§ Work to be completed: Look below for the line that contains "the selective targeting of malignant cells", and write out exactly that line and all remaining lines of the listing, omitting pictures.

§ Stored data:

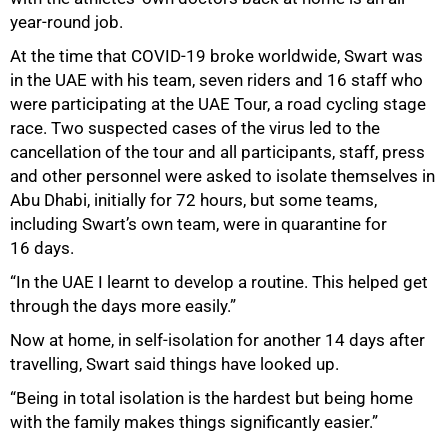
year-round job.
At the time that COVID-19 broke worldwide, Swart was
in the UAE with his team, seven riders and 16 staff who
were participating at the UAE Tour, a road cycling stage
race. Two suspected cases of the virus led to the
cancellation of the tour and all participants, staff, press
and other personnel were asked to isolate themselves in
Abu Dhabi, initially for 72 hours, but some teams,
including Swart’s own team, were in quarantine for
16 days.
“In the UAE I learnt to develop a routine. This helped get
through the days more easily.”
Now at home, in self-isolation for another 14 days after
travelling, Swart said things have looked up.
“Being in total isolation is the hardest but being home
with the family makes things significantly easier.”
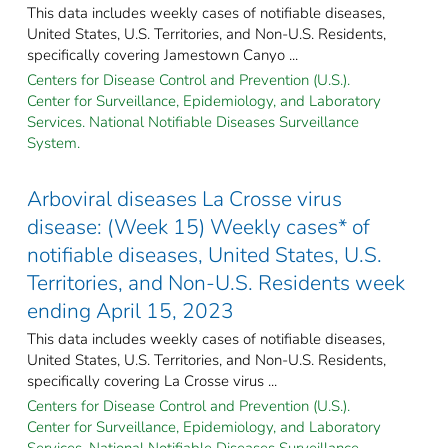
This data includes weekly cases of notifiable diseases,
United States, U.S. Territories, and Non-U.S. Residents,
specifically covering Jamestown Canyo ...
Centers for Disease Control and Prevention (U.S.).
Center for Surveillance, Epidemiology, and Laboratory
Services. National Notifiable Diseases Surveillance
System.
Arboviral diseases La Crosse virus
disease: (Week 15) Weekly cases* of
notifiable diseases, United States, U.S.
Territories, and Non-U.S. Residents week
ending April 15, 2023
This data includes weekly cases of notifiable diseases,
United States, U.S. Territories, and Non-U.S. Residents,
specifically covering La Crosse virus ...
Centers for Disease Control and Prevention (U.S.).
Center for Surveillance, Epidemiology, and Laboratory
Services. National Notifiable Diseases Surveillance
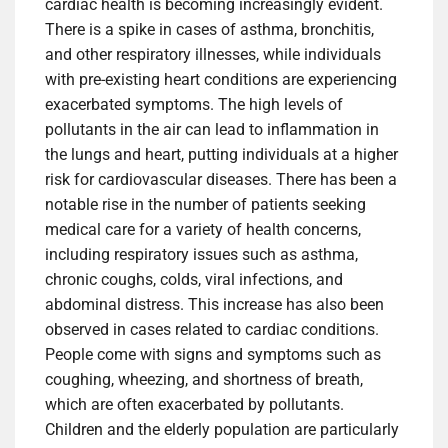
cardiac health is becoming increasingly evident.
There is a spike in cases of asthma, bronchitis,
and other respiratory illnesses, while individuals
with pre-existing heart conditions are experiencing
exacerbated symptoms. The high levels of
pollutants in the air can lead to inflammation in
the lungs and heart, putting individuals at a higher
risk for cardiovascular diseases. There has been a
notable rise in the number of patients seeking
medical care for a variety of health concerns,
including respiratory issues such as asthma,
chronic coughs, colds, viral infections, and
abdominal distress. This increase has also been
observed in cases related to cardiac conditions.
People come with signs and symptoms such as
coughing, wheezing, and shortness of breath,
which are often exacerbated by pollutants.
Children and the elderly population are particularly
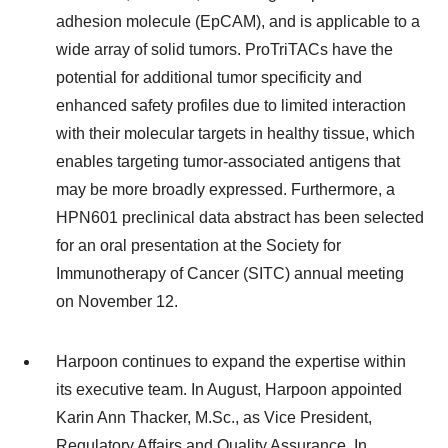
adhesion molecule (EpCAM), and is applicable to a
wide array of solid tumors. ProTriTACs have the
potential for additional tumor specificity and
enhanced safety profiles due to limited interaction
with their molecular targets in healthy tissue, which
enables targeting tumor-associated antigens that
may be more broadly expressed. Furthermore, a
HPN601 preclinical data abstract has been selected
for an oral presentation at the Society for
Immunotherapy of Cancer (SITC) annual meeting
on November 12.
Harpoon continues to expand the expertise within
its executive team. In August, Harpoon appointed
Karin Ann Thacker, M.Sc., as Vice President,
Regulatory Affairs and Quality Assurance. In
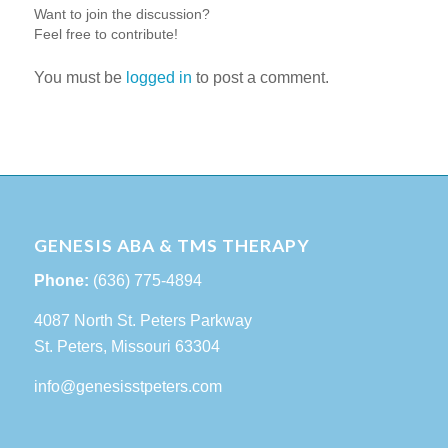
Want to join the discussion?
Feel free to contribute!
You must be
logged in
to post a comment.
GENESIS ABA & TMS THERAPY
Phone:
(636) 775-4894
4087 North St. Peters Parkway
St. Peters, Missouri 63304
info@genesisstpeters.com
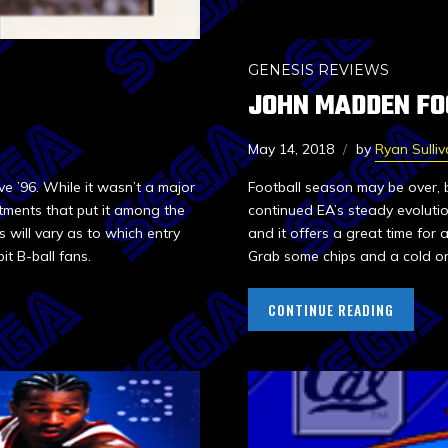
GENESIS REVIEWS
JOHN MADDEN FO
May 14, 2018
by
Ryan Sulli
ve ’96. While it wasn’t a major
Football season may be over, 
tments that put it among the
continued EA’s steady evolution
 will vary as to which entry
and it offers a great time for
bit B-ball fans.
Grab some chips and a cold on
CONTINUE READING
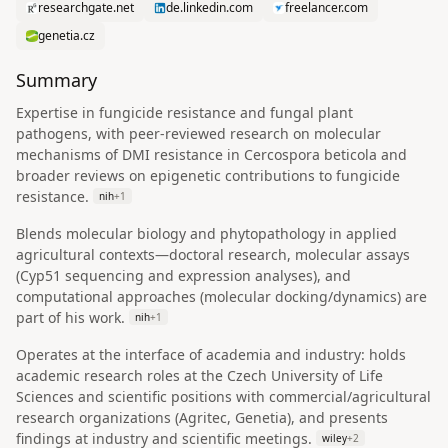
researchgate.net
de.linkedin.com
freelancer.com
genetia.cz
Summary
Expertise in fungicide resistance and fungal plant
pathogens, with peer-reviewed research on molecular
mechanisms of DMI resistance in Cercospora beticola and
broader reviews on epigenetic contributions to fungicide
resistance.
nih
+
1
Blends molecular biology and phytopathology in applied
agricultural contexts—doctoral research, molecular assays
(Cyp51 sequencing and expression analyses), and
computational approaches (molecular docking/dynamics) are
part of his work.
nih
+
1
Operates at the interface of academia and industry: holds
academic research roles at the Czech University of Life
Sciences and scientific positions with commercial/agricultural
research organizations (Agritec, Genetia), and presents
findings at industry and scientific meetings.
wiley
+
2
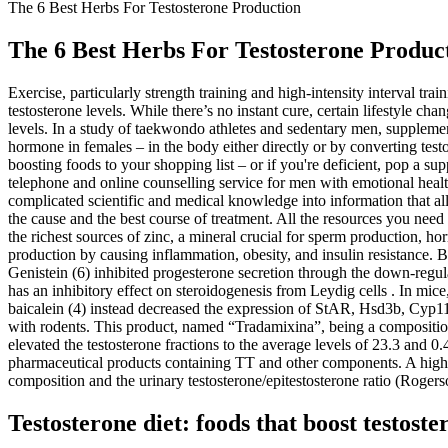
The 6 Best Herbs For Testosterone Production
The 6 Best Herbs For Testosterone Produc
Exercise, particularly strength training and high-intensity interval t
testosterone levels. While there’s no instant cure, certain lifestyle ch
levels. In a study of taekwondo athletes and sedentary men, supplem
hormone in females – in the body either directly or by converting testo
boosting foods to your shopping list – or if you're deficient, pop a sup
telephone and online counselling service for men with emotional healt
complicated scientific and medical knowledge into information that a
the cause and the best course of treatment. All the resources you need 
the richest sources of zinc, a mineral crucial for sperm production, h
production by causing inflammation, obesity, and insulin resistance. B
Genistein (6) inhibited progesterone secretion through the down-regu
has an inhibitory effect on steroidogenesis from Leydig cells . In mice,
baicalein (4) instead decreased the expression of StAR, Hsd3b, Cyp11a
with rodents. This product, named “Tradamixina”, being a compositi
elevated the testosterone fractions to the average levels of 23.3 and 0.4
pharmaceutical products containing TT and other components. A highe
composition and the urinary testosterone/epitestosterone ratio (Rogerso
Testosterone diet: foods that boost testoste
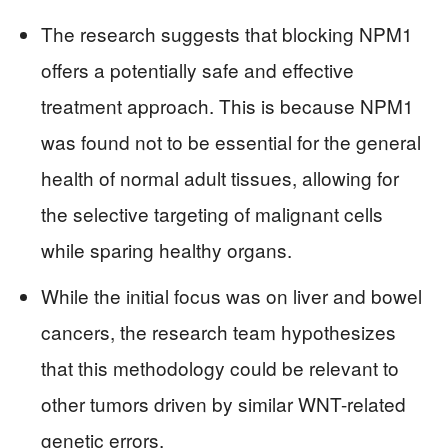
The research suggests that blocking NPM1
offers a potentially safe and effective
treatment approach. This is because NPM1
was found not to be essential for the general
health of normal adult tissues, allowing for
the selective targeting of malignant cells
while sparing healthy organs.
While the initial focus was on liver and bowel
cancers, the research team hypothesizes
that this methodology could be relevant to
other tumors driven by similar WNT-related
genetic errors.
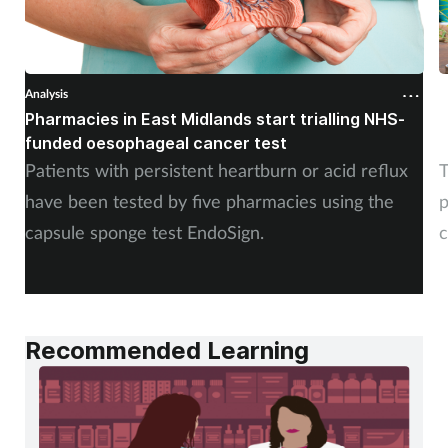
Analysis
A
Pharmacies in East Midlands start trialling NHS-
P
funded oesophageal cancer test
p
Patients with persistent heartburn or acid reflux
T
have been tested by five pharmacies using the
p
capsule sponge test EndoSign.
c
Recommended Learning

§ Task response:
the selective targeting of malignant cells
while sparing healthy organs.
While the initial focus was on liver and bowel
cancers, the research team hypothesizes
that this methodology could be relevant to
other tumors driven by similar WNT-related
genetic errors.
Analysis
A
Pharmacies in East Midlands start trialling NHS-
P
funded oesophageal cancer test
p
Patients with persistent heartburn or acid reflux
T
have been tested by five pharmacies using the
p
capsule sponge test EndoSign.
c
Recommended Learning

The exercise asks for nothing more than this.